Der Standort des Thyssenhochhauses (damals Phoenix-Rheinrohr) war in dem Konzept nicht verzeichnet. Die Architekten Hentrich und Petschnigg gewannen in dem 1955 durchgeführten Hochhauswettbewerb mit ihrer Lösung des Dreischeibenhochhauses den 1. Preis und gingen damit in die Architekturgeschichte ein. In der Zeit der Baudezernatsschaft von Dr. Rüdiger Recknagel, die durch den U-Bahnbau und zahlreiche Großprojekte (Bahnhofsumbau, Werstener Tunnel u.a.) gekennzeichnet war, fiel die Expansionsphase der Banken. Die Deutsche Bank, deren Vorstandsvorsitzender zeitweise in Düsseldorf an der Königsallee saß, verdichtete ihre Baumassen an dem Standort Königsallee in Einpassung der an der Kö vorhandene Bauhöhe, sie riß zudem noch ein Hochhaus ab, das dort in den fünfziger Jahren erichtet wurde. Später folgte die Dresdner Bank mit der Verdichtung ihres Standortes an der Königsallee ebenfalls unter Einpassung der Bauhöhe. Insgesamt ist es dort trotz der Konzentration von gewaltigen Baumassen gelungen, den Charakter des horizontal ausgerichteten Straßenraums der Königsallee zu wahren.

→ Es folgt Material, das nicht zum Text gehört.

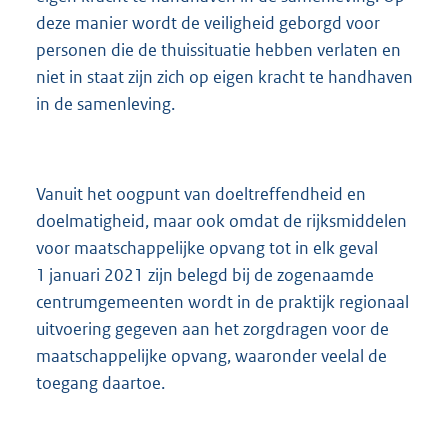
deze manier wordt de veiligheid geborgd voor
personen die de thuissituatie hebben verlaten en
niet in staat zijn zich op eigen kracht te handhaven
in de samenleving.
Vanuit het oogpunt van doeltreffendheid en
doelmatigheid, maar ook omdat de rijksmiddelen
voor maatschappelijke opvang tot in elk geval
1 januari 2021 zijn belegd bij de zogenaamde
centrumgemeenten wordt in de praktijk regionaal
uitvoering gegeven aan het zorgdragen voor de
maatschappelijke opvang, waaronder veelal de
toegang daartoe.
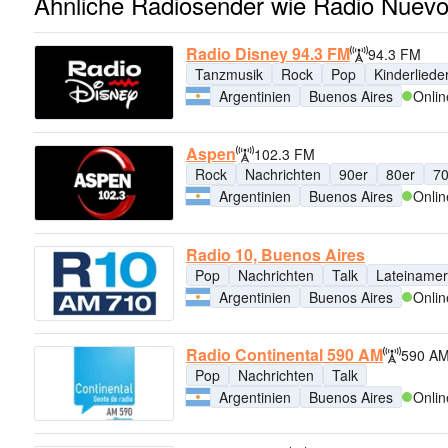
Ähnliche Radiosender wie Radio Nuev
Radio Disney 94.3 FM
94.3 FM
Tanzmusik
Rock
Pop
Kinderliede
Argentinien
Buenos Aires
Onlin
Aspen
102.3 FM
Rock
Nachrichten
90er
80er
70
Argentinien
Buenos Aires
Onlin
Radio 10, Buenos Aires
Pop
Nachrichten
Talk
Lateinamer
Argentinien
Buenos Aires
Onlin
Radio Continental 590 AM
590 A
Pop
Nachrichten
Talk
Argentinien
Buenos Aires
Onlin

1991 entwickelte das Planungsamt ein Konzept zur Verdichtung und Konzentration von Hochhäusern an S-Bahnhöfen, die einen regionalen Anschluss haben und mit hochwertigen Straßenbahn- und Stadtbahnlinien verknüpft sind. Ausgangspunkt war damals die Erkenntnis, daß nahezu 50 % Düsselorfer Arbeitsplätze von außerhalb besetzt sind und daß eine bessere Zuordnung der Arbeitsplatzschwerpunkte an die öffentlichen Verkehrsmittel erfolgen sollte.
1994 entwickelte das Planungsamt ein Hochhauskonzept, das Bauhöhenbeschränkungen im historischen Stadtkern, an der Königsallee sowie an dem Hofgartenrand und in den historischen Stadtzeilzentren und an dem Rheinuferbereichen Oberkassels vorsieht, mit gleichzeitigen Verdichtungs- und Konzentrationsmöglichkeiten an S-Bahnhöfen. Dieses Konzept wurde bei Entscheidungen von Bauprojekten in der Innenstadt (z.B. Stilwerk, Ehemalig BfG-Grundstück, Sevens u.a.) herangezogen.